Alors qu'elle contemplait la place, son regard se porta sur le torii écarlate, récemment repeint et orné de talismans accrochés à une cordelette pendue. Une petite silhouette se dessinait entre les deux imposants piliers, celle d'un visiteur bien matinal.

La personne marchait lentement, avec un pas qui avait l'air mal assuré, du moins c'est ce que la prêtresse pouvait deviner.

Cette silhouette appartenait à une femme vêtue d'une robe courte, mais dont la tête était aisément reconnaissable. Ses cheveux noirs étaient striés de mèches blanches et une rouge qui passait juste au milieu, près de sa raie. La masse hirsute, d'un noir corbeau, laissait voir deux petites cornes dépasser.
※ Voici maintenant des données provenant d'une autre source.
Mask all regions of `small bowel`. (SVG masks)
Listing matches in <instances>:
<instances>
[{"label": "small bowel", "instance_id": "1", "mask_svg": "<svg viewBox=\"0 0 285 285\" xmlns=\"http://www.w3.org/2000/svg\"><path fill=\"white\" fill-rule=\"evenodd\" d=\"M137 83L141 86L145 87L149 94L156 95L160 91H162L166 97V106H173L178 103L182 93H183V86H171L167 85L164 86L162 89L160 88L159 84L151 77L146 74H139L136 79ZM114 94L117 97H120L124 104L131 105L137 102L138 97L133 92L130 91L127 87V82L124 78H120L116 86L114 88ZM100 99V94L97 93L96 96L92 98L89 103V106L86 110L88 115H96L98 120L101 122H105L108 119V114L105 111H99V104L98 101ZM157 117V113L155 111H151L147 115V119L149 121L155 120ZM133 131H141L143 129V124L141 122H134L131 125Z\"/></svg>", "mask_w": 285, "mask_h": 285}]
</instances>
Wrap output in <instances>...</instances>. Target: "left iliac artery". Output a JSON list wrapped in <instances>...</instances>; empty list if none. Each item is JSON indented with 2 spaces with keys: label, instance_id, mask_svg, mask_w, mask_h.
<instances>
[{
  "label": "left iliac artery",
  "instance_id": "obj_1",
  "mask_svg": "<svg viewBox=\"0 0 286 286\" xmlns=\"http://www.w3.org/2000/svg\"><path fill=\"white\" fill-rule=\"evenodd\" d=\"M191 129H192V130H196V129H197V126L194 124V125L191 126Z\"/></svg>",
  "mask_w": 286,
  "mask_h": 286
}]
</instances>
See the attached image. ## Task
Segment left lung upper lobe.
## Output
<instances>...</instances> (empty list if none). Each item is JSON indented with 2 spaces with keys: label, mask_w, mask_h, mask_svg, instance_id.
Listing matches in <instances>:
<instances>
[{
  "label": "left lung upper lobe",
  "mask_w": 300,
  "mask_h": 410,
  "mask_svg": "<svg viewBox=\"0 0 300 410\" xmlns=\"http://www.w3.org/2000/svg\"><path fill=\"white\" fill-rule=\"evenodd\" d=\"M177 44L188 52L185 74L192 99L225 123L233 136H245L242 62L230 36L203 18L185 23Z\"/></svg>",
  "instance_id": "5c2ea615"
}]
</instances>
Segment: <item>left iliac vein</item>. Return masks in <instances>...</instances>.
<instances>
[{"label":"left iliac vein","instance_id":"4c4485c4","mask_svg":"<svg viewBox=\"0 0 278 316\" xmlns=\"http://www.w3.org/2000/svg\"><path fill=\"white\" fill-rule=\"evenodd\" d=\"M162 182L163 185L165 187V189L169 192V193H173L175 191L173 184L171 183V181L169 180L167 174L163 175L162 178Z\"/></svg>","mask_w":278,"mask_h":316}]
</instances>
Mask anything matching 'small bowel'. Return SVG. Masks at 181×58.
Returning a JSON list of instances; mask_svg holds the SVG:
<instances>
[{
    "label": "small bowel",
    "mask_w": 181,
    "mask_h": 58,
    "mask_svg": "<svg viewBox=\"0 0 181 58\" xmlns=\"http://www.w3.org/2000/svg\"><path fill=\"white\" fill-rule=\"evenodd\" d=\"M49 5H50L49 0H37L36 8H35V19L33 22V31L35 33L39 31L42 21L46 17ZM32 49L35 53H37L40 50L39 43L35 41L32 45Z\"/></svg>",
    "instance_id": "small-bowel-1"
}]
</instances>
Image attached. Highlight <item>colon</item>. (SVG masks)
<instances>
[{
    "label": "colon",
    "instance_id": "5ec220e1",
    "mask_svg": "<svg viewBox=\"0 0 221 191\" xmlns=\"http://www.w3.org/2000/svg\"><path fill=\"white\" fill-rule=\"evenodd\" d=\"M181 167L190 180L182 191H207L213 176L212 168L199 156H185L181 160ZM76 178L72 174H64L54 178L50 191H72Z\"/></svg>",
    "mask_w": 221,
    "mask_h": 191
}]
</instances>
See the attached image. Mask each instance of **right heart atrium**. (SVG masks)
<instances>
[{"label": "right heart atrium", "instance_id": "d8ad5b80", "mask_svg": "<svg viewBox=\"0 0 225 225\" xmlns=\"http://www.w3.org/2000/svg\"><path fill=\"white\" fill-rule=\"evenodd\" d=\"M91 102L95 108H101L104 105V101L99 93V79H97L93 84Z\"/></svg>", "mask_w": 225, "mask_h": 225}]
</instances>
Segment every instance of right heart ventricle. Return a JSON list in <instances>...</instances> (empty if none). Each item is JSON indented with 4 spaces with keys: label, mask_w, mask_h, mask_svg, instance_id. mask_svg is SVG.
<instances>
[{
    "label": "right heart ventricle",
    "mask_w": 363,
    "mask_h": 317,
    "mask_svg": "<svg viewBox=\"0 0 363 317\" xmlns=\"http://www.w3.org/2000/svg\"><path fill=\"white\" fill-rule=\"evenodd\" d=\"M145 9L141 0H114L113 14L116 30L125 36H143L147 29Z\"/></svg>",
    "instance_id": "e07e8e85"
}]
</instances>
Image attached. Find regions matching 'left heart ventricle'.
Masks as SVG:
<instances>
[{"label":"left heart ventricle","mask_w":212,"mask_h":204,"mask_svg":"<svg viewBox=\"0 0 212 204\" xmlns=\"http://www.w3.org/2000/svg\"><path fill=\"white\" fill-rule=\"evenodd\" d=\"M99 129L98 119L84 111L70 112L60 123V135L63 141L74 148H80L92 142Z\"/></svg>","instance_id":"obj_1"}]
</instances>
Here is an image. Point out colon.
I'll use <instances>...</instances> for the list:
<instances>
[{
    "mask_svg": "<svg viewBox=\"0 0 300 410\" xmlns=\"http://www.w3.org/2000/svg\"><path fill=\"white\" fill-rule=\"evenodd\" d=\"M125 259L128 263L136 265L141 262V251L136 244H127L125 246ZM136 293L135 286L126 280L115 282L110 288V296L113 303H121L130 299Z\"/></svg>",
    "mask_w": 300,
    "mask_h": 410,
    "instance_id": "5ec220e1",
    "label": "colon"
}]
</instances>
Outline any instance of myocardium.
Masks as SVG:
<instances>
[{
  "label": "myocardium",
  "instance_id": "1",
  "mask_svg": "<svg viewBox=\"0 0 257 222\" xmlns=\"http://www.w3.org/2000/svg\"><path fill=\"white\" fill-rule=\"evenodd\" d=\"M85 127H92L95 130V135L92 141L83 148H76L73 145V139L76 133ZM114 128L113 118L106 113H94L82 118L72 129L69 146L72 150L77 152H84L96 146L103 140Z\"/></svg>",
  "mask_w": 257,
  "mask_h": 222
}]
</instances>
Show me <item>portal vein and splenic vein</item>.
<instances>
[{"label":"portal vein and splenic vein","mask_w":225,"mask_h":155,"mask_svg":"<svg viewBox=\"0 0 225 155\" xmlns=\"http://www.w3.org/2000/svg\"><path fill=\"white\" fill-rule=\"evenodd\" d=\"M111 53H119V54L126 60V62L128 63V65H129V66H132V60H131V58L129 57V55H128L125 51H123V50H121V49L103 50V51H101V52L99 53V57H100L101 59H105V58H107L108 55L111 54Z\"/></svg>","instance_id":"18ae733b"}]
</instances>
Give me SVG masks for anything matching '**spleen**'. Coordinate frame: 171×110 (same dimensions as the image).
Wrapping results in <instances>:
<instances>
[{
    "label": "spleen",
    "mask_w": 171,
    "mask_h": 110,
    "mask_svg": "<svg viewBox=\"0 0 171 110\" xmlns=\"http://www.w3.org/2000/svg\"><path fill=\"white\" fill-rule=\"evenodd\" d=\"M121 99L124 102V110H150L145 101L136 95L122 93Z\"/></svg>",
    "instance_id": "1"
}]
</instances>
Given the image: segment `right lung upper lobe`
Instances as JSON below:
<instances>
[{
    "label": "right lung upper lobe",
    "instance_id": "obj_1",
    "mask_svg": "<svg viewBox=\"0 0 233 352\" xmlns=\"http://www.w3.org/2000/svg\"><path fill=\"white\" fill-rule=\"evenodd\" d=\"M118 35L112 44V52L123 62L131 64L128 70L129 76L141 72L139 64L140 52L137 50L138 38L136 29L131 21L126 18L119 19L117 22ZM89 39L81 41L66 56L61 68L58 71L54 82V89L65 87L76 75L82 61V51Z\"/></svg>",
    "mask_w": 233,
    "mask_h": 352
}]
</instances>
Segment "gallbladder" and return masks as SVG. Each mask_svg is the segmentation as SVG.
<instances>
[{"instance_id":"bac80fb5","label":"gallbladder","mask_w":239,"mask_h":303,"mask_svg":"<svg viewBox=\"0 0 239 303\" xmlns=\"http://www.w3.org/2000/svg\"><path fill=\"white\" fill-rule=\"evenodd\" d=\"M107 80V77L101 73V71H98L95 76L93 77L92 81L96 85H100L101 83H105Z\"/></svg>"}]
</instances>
La prêtresse se redressa brusquement, renversant sa tasse, instinctivement prête. Ses sens étaient en alerte, son corps tendu et ses muscles prêts à bondir. Elle connaissait cette criminelle qui osait encore une fois se montrer.

- Kijin Seija, nomma simplement la miko brune, avec un ton acide. Prépare-toi à être exterminée.

La jeune femme dégaina quatre talismans de la ceinture de son kimono rouge, D'un pas raide et décidé, elle s'avança, prête à combattre.

- Je ne viens pas pour me battre, déclara Seija en levant une main en signe de paix, surprenant la prêtresse.

- Menteuse, répliqua cette dernière, acide. Tu es un amanojaku, on ne peut te faire confiance.

Seija garda les bras croisés, la tête basse, comme si elle avait été blessée d'être réduite à une simple catégorie raciale. Pourtant, un petit sourire se dessina dans l'ombre, écartant ses traits tirés par la fatigue.

- C'est donc ainsi que Hakurei Reimu accueille ses visiteurs ? s'étonna faussement la créature, marchant sans prudence, confiante.

- Les criminels de ton genre ne sont pas les bienvenus, conclut Reimu, lançant une carte dorée qui fusa vers Seija.

Le projectile fut arrêté par une petite flèche sombre, émanant de la paume de l'amanojaku.

- Oui, vas-y, frappe-moi, fais ton travail … bla, bla, bla, ajouta t-elle avec une moue moqueuse. Tu ne veux même pas m'écouter.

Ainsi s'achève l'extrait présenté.